Homme de théâtre important, metteur en scène d’opéra, comédien à ses heures, Patrice Chéreau fut surtout connu hors de la France comme cinéaste. Dans l’esprit de plusieurs cinéphiles, il restera pour toujours le réalisateur de La reine Margot, fresque historique où fusent hémoglobine et passions exacerbées. Ce dernier point, d’ailleurs, lie entre elles plusieurs des oeuvres de Chéreau, qu’il s’agisse de L’homme blessé, l’une des premières, ou de Persécution, son chant du cygne, sorti un peu moins de quatre ans avant sa mort prématurée à l’âge de 68 ans. Loin d’être son meilleur long métrage, Persécution n’en constitue pas moins un film stimulant à maints égards.

 

L’intrigue est racontée du point de vue de Daniel (Romain Duris), un type franchement antipathique, la trentaine, qui gagne sa vie en rénovant des appartements. Morose et chicanier, il entretient une relation malsaine avec Sonia (Charlotte Gainsbourg), une jeune femme qui pense d’abord à sa carrière et ensuite à son amant. Le fait qu’elle voyage pèse à Daniel, qui est du type fusionnel tendance mono-maniaque. Bref, entre deux baises, ils s’engueulent beaucoup.

 

Puis voilà qu’apparaît (c’est vraiment le mot juste) un étranger un peu plus âgé (Jean-Hugues Anglade, autrefois L’homme blessé amoureux d’un homme mûr) qui déclare son amour à Daniel et le poursuit de ses avances.

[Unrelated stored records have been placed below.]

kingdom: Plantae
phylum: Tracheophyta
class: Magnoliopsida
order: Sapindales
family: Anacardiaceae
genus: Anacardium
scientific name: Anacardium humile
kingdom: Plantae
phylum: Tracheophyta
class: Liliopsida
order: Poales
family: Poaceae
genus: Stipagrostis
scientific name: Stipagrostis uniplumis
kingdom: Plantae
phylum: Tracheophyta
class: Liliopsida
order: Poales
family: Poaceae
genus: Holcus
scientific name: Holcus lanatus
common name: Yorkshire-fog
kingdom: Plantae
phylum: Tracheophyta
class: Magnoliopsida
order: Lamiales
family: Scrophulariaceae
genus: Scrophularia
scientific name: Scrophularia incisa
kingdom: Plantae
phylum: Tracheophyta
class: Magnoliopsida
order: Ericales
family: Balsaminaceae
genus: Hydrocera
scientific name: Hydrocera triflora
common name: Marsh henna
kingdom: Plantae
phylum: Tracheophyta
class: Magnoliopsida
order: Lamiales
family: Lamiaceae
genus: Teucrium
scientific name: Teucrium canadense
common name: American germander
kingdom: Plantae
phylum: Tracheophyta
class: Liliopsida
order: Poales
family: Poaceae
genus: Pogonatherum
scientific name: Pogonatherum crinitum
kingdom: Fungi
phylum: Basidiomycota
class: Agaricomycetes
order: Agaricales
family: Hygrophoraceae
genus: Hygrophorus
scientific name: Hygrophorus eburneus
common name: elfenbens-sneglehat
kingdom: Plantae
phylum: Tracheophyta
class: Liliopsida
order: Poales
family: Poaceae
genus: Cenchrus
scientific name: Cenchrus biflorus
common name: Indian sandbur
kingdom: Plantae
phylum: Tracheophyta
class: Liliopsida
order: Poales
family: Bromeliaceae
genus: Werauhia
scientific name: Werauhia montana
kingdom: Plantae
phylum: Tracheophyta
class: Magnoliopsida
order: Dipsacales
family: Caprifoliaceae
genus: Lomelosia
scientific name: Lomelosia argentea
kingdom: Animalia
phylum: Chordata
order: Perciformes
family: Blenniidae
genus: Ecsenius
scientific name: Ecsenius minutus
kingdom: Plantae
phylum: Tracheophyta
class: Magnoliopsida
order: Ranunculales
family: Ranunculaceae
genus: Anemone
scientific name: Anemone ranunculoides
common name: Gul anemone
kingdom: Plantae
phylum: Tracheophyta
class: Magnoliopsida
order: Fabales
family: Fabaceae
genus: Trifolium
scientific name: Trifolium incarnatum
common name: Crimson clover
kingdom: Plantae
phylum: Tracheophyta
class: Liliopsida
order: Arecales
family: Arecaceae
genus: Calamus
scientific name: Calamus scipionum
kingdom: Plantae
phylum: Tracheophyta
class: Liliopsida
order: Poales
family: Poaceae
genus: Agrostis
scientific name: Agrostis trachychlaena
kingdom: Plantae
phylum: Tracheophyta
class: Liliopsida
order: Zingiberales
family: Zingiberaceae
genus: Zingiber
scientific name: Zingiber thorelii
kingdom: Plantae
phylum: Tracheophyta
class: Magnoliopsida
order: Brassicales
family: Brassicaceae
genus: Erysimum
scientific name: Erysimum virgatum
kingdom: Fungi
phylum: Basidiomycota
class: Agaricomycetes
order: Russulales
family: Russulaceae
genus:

Excédé, le second rejette le premier, mais rien n’y fait. Or, à ce stade, on peut légitimement se demander si ce mystérieux inconnu existe bel et bien ou s’il ne s’agit pas plutôt d’une projection mentale de Daniel qui manifeste plus d’un symptôme d’instabilité.

 

Au final, on a affaire à un exercice réflexif maîtrisé et fort bien interprété, à la fois distant et à fleur de peau, encore là à l’instar d’autres films de Chéreau, comme Intimité.